Tuesday, July 19, 2022

More evidence: It's all about lifestyle!

Forty percent of dementias in the United States are preventable.  When I tell people that, they look shocked.  Most people have been told that it's all in your genes, and your genetic makeup is your death sentence.  But readers of this blog know this is just not true.  In Beating the Dementia Monster, we listed the modifiable lifestyle factors that are the biggest drivers of Alzheimer's disease and discussed how you can deal with each.  

About two years ago, we discussed an article in the prestigious journal, The Lancet, which was regarded as the definitive analysis of lifestyle and dementia.  It was the work of a commission set up to evaluate what can be done to prevent dementia.  It found that 40% of dementias were preventable, and 12 risk factors could be modified to prevent dementia.  These are:

- physical inactivity, 
- excess alcohol consumption, 
- obesity, 
- smoking, 
- hypertension, 
- diabetes, 
- depression, 
- traumatic brain injury, 
- hearing loss, 
- few years of education, 
- social isolation, and 
- air pollution.  

The commission determined that hearing loss, education, and smoking are most significant.

The evidence supporting the Lancet Commission's conclusions continue to pour in.  A recent study published in JAMA (formerly Journal of the American Medical Association) came to very similar conclusions.  It was entitled "Variation in Population Attributable Fraction of Dementia Associated With Potentially Modifiable Risk Factors by Race and Ethnicity in the US."  The research team was led by Mark Lee, a PhD candidate at the University of Minnesota.

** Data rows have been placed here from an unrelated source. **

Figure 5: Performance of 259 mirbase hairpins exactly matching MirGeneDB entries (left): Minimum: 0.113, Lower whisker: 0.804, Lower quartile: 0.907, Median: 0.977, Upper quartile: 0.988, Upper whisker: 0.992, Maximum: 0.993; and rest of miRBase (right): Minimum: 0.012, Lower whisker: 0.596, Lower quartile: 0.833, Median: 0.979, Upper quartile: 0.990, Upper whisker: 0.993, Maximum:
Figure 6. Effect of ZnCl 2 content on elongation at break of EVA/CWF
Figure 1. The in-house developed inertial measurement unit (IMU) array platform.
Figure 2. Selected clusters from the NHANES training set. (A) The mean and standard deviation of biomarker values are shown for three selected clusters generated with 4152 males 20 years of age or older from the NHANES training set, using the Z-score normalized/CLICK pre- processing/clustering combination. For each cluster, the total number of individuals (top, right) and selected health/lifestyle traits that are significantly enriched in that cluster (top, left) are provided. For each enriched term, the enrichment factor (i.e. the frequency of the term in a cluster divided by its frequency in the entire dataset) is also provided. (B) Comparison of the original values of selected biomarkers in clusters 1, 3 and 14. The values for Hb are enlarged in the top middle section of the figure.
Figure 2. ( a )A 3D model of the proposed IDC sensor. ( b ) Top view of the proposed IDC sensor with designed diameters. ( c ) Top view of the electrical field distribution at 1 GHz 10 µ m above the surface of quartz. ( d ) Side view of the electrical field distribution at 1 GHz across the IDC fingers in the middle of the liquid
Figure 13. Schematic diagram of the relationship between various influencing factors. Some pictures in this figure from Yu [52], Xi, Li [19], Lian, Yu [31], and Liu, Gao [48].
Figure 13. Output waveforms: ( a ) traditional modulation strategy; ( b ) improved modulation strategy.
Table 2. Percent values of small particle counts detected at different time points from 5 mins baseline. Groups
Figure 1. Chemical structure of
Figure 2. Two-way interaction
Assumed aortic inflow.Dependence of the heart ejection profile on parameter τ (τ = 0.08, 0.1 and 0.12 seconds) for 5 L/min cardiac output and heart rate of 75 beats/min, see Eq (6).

Lee began with the same risk factors from the Lancet Commission report and then determined what portion of dementia in different cohorts is explained by modifiable risk factors.  Cohorts were Hispanic, non-Hispanic White, non-Hispanic Black, and non-Hispanic Asian.  In all cohorts, high blood pressure, obesity, and lack of exercise were most closely correlated with dementia.  

Also, lifestyle differences between cohorts corresponded to different levels of risk due to modifiable factors.  The study used self-reporting in survey responses to establish the cohorts.  Based on the survey responses, the study attributed the 12 risk factors to 46.7 percent of dementia risk in Hispanic, 45.6 percent in Black, 39.4 in non-Hispanic whites, and 35.8 percent in non-Hispanic Asian populations. 

But there's a problem with these 12 risk factors.  Many of them correlate with each other in ways that suggest they are not unique.  We've said before that there may be commonality between hearing loss and social isolation -- hearing loss may simply be a form of social isolation.  And then physical inactivity, obesity, hypertension, and diabetes are often found together.  Fewer years of education was more characteristic of some cohorts than others.  Do these commonalities indicate that they are all manifestations of something underlying a given set of correlated risk factors?

No matter how you slice and dice it, if you want to do your best to prevent or deal with Alzheimer's disease, making good lifestyle choices is your best bet.   And the dementia toolkit we provide in Beating the Dementia Monster is your best guide on making the best choices.